## BEGIN Data section

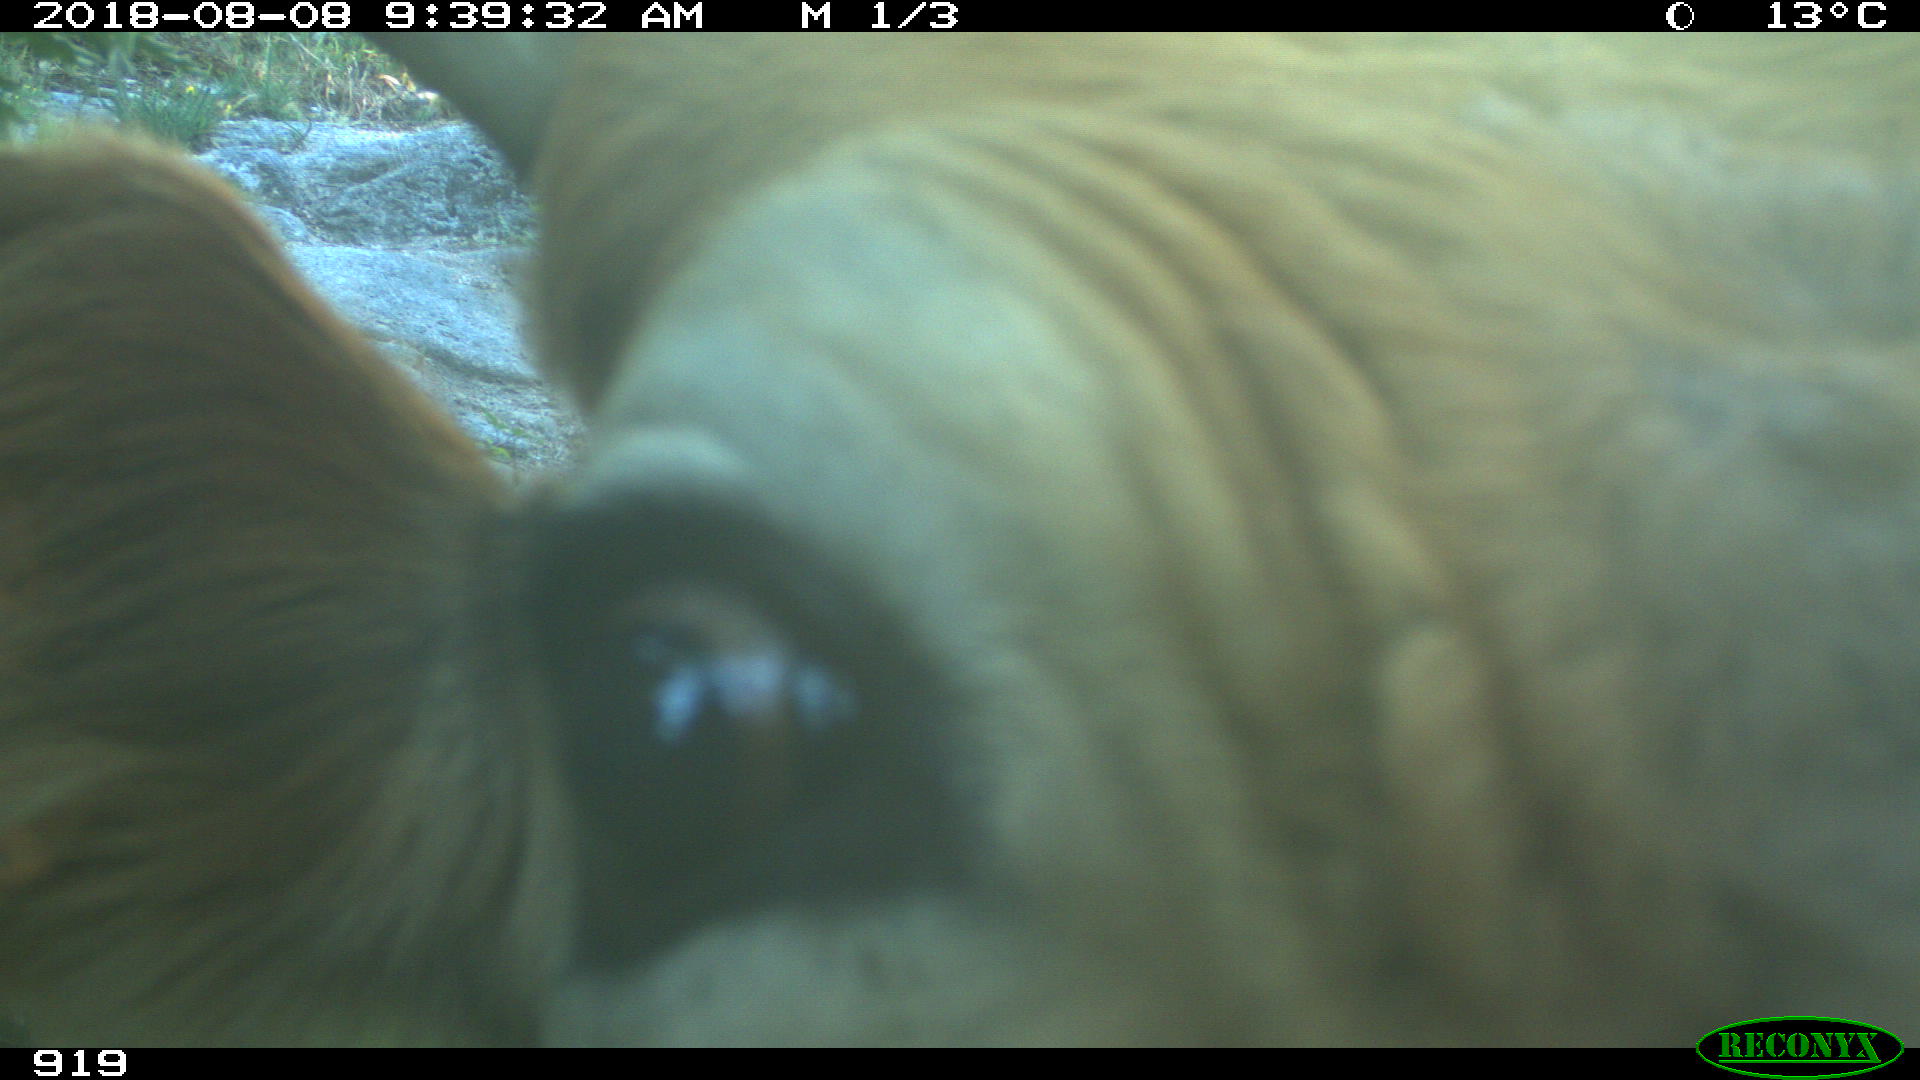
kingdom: Animalia
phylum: Chordata
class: Mammalia
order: Artiodactyla
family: Bovidae
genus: Bos
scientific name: Bos taurus
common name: Domesticated cattle
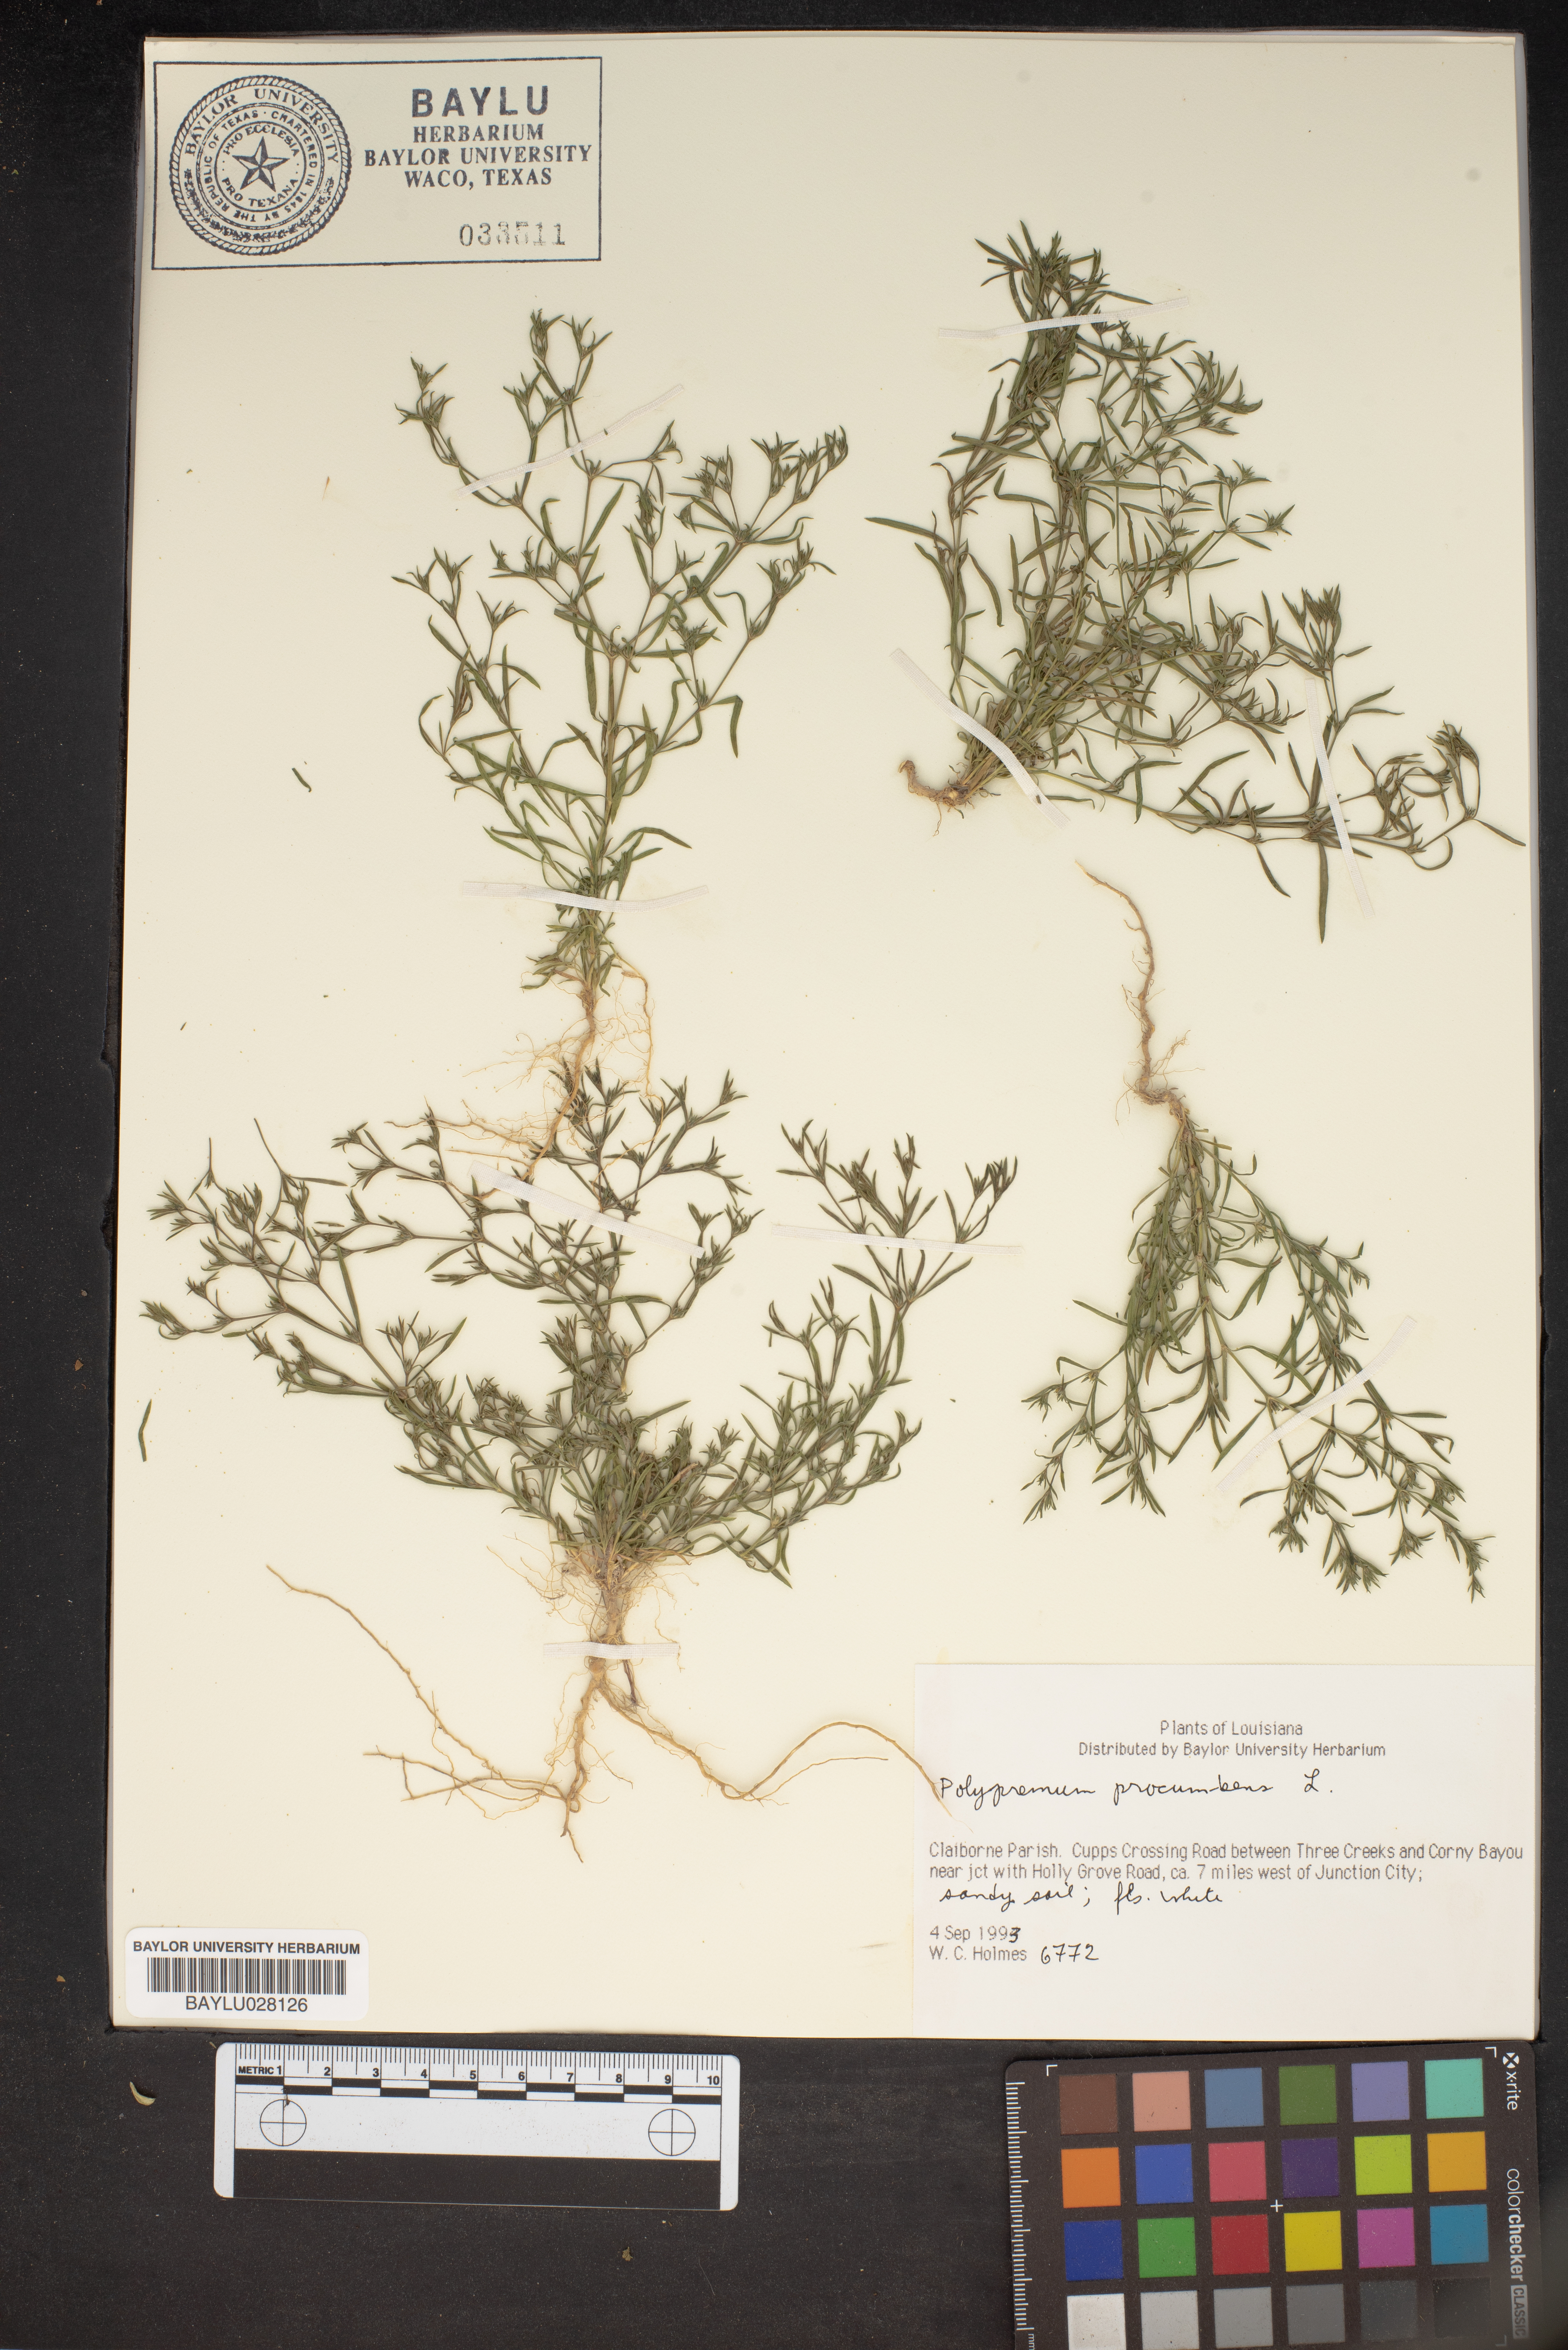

## END Data section

### What is needed
Rewrite the material from the line with "order: Artiodactyla" to the end, putting "popular name" in place of "common name" and changing nothing else. Leave the pictures out.

### Solution below
order: Artiodactyla
family: Bovidae
genus: Bos
scientific name: Bos taurus
popular name: Domesticated cattle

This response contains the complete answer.